AblationNet: Deep network for ablation zone segmentation, in hepatic CT, using Fourier contours

Percutaneous thermal ablation is a minimally invasive treatment for hepatocellular carcinoma. Evaluating the treatment success depends on the accurate quantification of the margin achieved between the ablation zone and the tumor. However, manual delineation of the ablation zone is labor-intensive, motivating the development of automated approaches. Existing deep learning-based ablation zone segmentation methods adopt voxel-wise segmentation. Voxel-wise models often underperform in noisy or low-contrast cases with poorly visible ablation zone borders, producing underestimated and fragmented masks that require complex post-processing. In addition, existing ablation zone segmentation models are trained primarily on tumor segmentation datasets, or rely on user interaction for mask correction. Contour-based segmentation methods improve boundary delineation, but their performance typically depends on the visibility of the borders, and produce overly-smooth contours. In this work, we present a fully automated deep learning model for ablation zone segmentation that addresses these limitations by predicting contours directly in the Fourier domain. Fourier contour embeddings enable precise modeling of curved shapes, and produce continuous segmentation masks. Thus, eliminating the need for extensive post-processing or manual correction. To avoid overly-smooth contours, we introduce a multiscale deep supervision strategy with dynamic loss weighting, encouraging the model to capture high-frequency boundary features. We train and evaluate our method on a dedicated ablation zone dataset specifically annotated for this task. Our results demonstrate improved prediction accuracy in Dice score and distance-based metrics compared to existing models.
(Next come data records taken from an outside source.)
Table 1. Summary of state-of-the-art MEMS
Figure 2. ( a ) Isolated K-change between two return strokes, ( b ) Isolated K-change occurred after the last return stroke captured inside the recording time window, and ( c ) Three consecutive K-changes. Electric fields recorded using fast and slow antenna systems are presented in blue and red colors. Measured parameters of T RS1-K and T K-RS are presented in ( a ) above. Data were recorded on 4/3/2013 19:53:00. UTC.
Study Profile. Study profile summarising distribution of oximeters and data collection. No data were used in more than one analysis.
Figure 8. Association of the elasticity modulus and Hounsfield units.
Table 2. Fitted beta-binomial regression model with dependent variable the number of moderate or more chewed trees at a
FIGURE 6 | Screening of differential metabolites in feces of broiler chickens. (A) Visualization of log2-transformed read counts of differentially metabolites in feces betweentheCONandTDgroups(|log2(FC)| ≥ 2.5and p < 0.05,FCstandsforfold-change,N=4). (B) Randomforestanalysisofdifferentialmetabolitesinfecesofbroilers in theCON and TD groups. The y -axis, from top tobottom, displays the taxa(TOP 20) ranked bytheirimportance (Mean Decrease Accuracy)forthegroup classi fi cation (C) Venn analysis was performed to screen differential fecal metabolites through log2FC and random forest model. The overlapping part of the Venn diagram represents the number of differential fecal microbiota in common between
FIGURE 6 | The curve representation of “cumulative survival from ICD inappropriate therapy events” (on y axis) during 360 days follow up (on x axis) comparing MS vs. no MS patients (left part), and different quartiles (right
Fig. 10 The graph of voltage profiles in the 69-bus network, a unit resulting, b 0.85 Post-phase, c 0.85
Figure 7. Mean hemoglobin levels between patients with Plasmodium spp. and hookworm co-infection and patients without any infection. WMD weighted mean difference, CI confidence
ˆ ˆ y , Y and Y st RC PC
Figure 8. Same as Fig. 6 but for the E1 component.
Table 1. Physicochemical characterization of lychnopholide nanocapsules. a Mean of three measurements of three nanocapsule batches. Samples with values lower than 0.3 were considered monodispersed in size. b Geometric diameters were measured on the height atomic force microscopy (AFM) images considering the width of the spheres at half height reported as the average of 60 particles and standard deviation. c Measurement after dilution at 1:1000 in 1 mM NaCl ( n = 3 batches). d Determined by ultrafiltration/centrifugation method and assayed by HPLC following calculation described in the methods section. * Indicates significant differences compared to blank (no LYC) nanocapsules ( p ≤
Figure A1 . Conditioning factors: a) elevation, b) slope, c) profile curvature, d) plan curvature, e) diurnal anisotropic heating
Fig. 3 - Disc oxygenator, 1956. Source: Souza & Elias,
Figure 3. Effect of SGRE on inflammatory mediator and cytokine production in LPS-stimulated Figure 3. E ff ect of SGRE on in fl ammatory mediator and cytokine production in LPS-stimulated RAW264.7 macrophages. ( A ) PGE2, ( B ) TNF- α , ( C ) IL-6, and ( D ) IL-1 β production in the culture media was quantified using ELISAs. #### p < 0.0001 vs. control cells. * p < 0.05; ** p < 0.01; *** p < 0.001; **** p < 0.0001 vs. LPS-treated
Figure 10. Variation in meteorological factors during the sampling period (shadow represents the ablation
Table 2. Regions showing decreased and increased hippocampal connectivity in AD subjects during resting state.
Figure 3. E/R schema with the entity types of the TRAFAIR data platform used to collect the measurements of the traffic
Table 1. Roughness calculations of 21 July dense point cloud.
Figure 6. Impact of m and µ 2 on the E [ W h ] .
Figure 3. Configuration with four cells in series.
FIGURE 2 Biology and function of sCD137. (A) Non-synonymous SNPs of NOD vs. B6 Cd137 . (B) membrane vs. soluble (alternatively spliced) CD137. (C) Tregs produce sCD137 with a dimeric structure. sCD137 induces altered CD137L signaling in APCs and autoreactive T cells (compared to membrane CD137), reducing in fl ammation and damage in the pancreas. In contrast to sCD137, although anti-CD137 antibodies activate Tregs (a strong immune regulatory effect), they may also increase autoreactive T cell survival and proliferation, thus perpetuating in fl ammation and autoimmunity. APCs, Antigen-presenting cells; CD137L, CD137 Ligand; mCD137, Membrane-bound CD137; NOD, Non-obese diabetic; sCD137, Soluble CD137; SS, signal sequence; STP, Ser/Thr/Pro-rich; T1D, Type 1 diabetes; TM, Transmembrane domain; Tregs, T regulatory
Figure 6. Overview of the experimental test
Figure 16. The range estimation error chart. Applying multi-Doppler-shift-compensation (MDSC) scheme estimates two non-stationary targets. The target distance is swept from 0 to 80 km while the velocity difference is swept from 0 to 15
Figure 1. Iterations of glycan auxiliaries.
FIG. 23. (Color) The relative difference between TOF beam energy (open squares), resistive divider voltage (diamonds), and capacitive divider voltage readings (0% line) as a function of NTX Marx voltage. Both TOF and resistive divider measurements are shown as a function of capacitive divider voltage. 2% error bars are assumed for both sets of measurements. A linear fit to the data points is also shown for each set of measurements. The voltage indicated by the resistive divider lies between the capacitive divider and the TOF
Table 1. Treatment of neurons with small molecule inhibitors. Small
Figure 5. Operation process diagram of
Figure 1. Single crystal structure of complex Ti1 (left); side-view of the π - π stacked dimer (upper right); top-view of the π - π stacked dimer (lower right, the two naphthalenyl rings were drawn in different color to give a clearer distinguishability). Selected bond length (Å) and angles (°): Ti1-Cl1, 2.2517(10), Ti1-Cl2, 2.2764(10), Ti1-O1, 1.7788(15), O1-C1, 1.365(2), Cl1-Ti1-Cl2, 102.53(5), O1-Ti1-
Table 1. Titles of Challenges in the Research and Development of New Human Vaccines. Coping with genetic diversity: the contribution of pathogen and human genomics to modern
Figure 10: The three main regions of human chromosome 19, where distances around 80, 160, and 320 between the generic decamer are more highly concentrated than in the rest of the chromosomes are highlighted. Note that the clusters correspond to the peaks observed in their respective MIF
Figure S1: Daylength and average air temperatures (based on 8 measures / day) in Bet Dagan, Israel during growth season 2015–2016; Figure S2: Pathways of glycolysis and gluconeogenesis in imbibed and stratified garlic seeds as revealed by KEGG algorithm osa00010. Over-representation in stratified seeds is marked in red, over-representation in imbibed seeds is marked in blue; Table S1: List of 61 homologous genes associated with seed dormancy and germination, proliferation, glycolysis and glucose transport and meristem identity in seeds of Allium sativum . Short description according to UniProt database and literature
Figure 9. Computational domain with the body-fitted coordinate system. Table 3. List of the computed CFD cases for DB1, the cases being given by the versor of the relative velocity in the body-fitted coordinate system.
In particular, a detailed contrast-to-noise ratio (CNR) analysis shows that our model consistently outperforms existing approaches across all CNR levels. • Developing a deep learning-based model for ablation zone segmentation. • Model jointly predicts a segmentation mask and contour at different detail levels. • Incorporating multi-scale deep supervision with dynamic loss weighting in the model. • The incorporated strategies improve boundary feature learning and contour accuracy. • Thoroughly evaluating model performance across varying contrast-to-noise ratio values.